Saved entries:
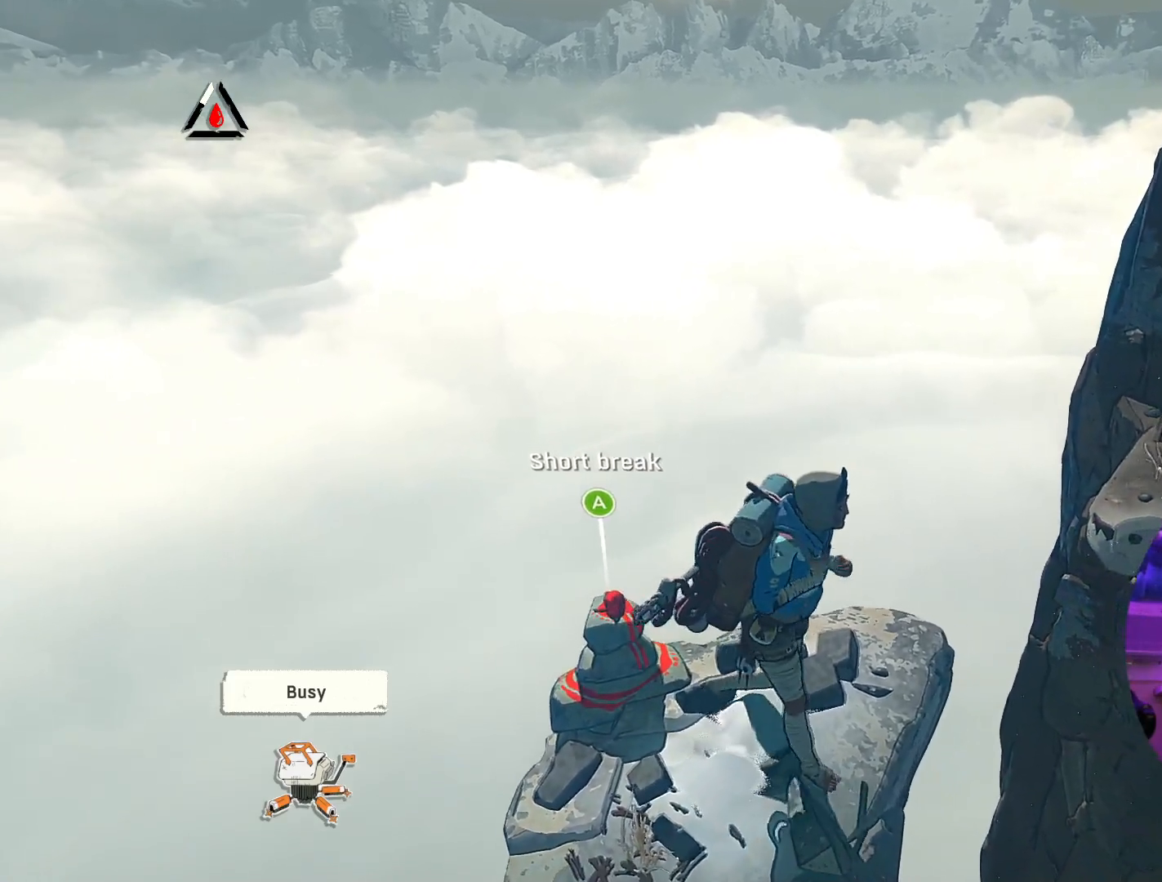
{"buttons": [], "left_stick": "right", "right_stick": "left", "events": [[117, "left_stick", "center"], [400, "left_stick", "right"], [467, "right_stick", "left"]]}
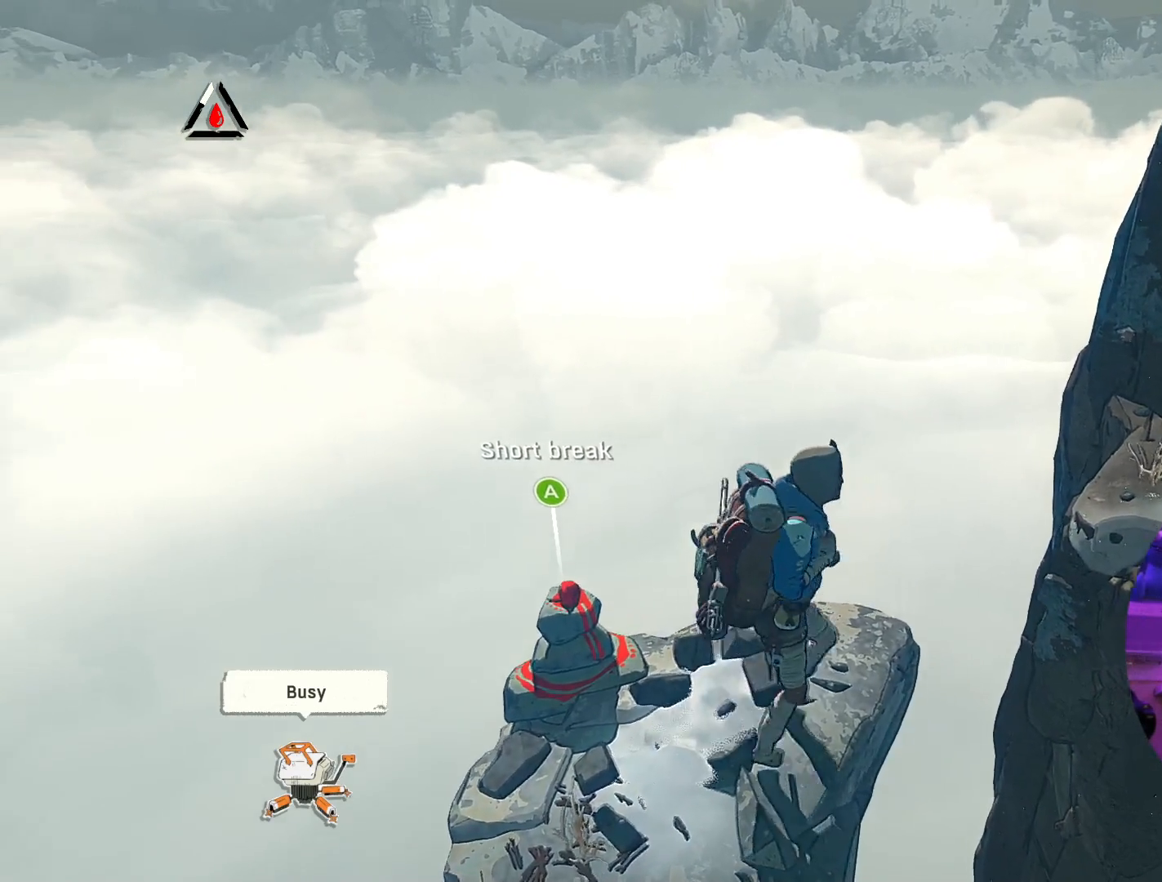
{"buttons": [], "left_stick": "center", "right_stick": "up-left", "events": [[100, "right_stick", "up-left"], [150, "left_stick", "center"]]}
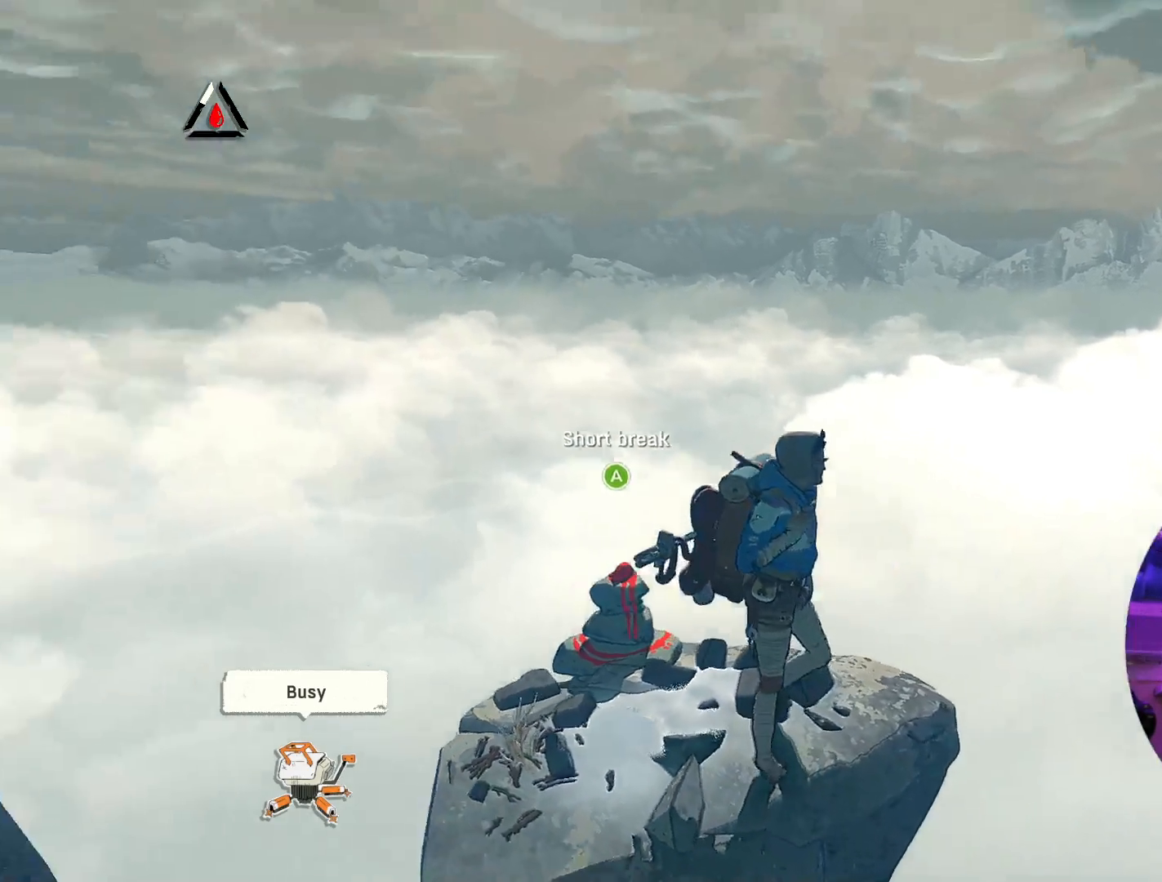
{"buttons": [], "left_stick": "center", "right_stick": "down-left", "events": [[100, "right_stick", "down-left"]]}
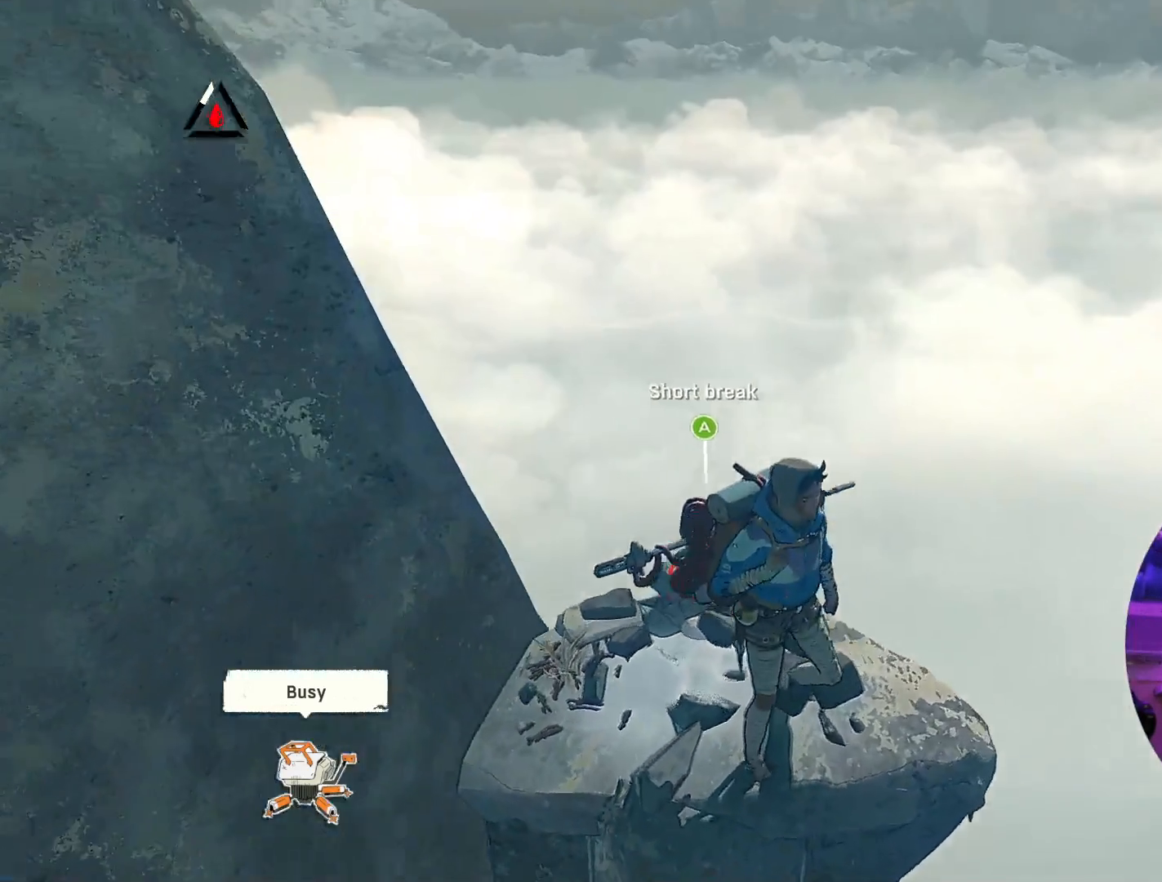
{"buttons": [], "left_stick": "center", "right_stick": "center", "events": [[233, "right_stick", "center"], [250, "left_stick", "left"], [467, "left_stick", "center"]]}
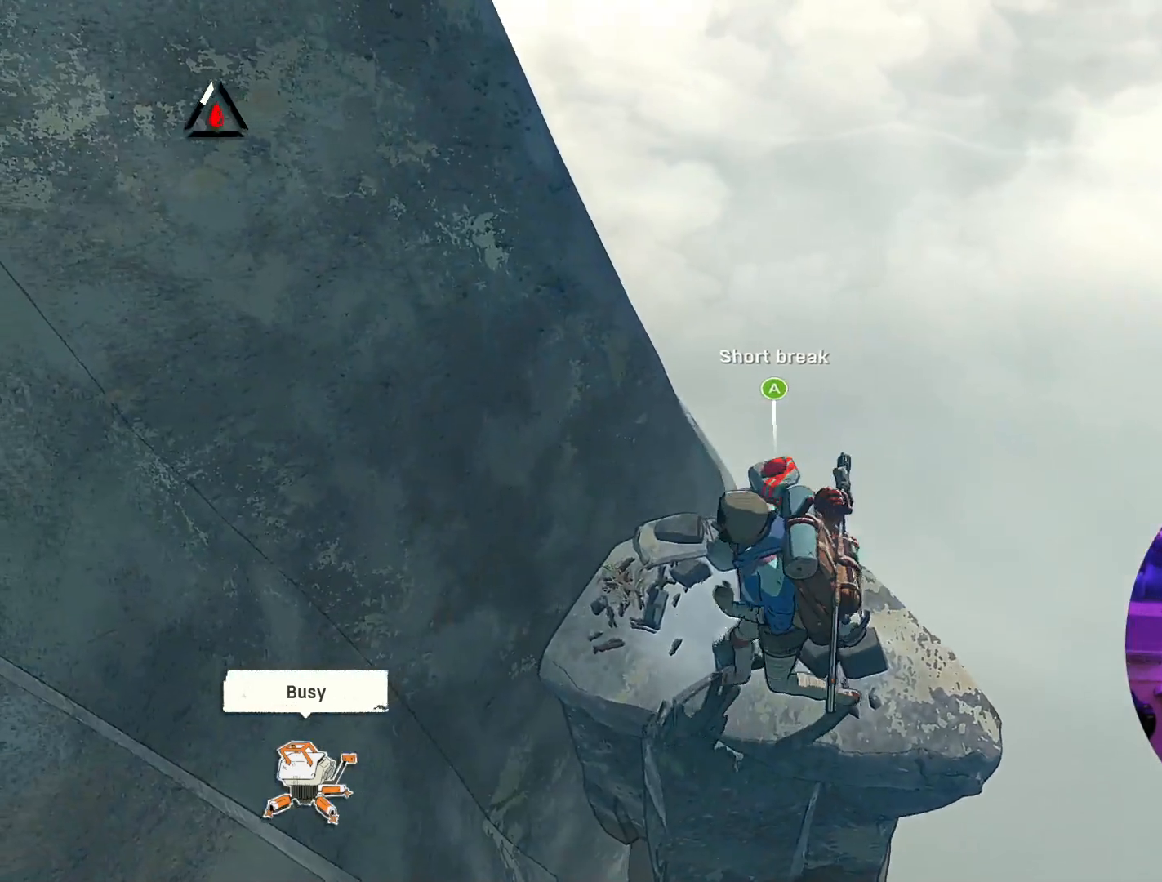
{"buttons": [], "left_stick": "left", "right_stick": "center", "events": [[233, "left_stick", "left"]]}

— What to work on —
Please, without any pictures, retype the records exactly as they appear.

— Task result —
{"buttons": [], "left_stick": "right", "right_stick": "left", "events": [[117, "left_stick", "center"], [400, "left_stick", "right"], [467, "right_stick", "left"]]}
{"buttons": [], "left_stick": "center", "right_stick": "up-left", "events": [[100, "right_stick", "up-left"], [150, "left_stick", "center"]]}
{"buttons": [], "left_stick": "center", "right_stick": "down-left", "events": [[100, "right_stick", "down-left"]]}
{"buttons": [], "left_stick": "center", "right_stick": "center", "events": [[233, "right_stick", "center"], [250, "left_stick", "left"], [467, "left_stick", "center"]]}
{"buttons": [], "left_stick": "left", "right_stick": "center", "events": [[233, "left_stick", "left"]]}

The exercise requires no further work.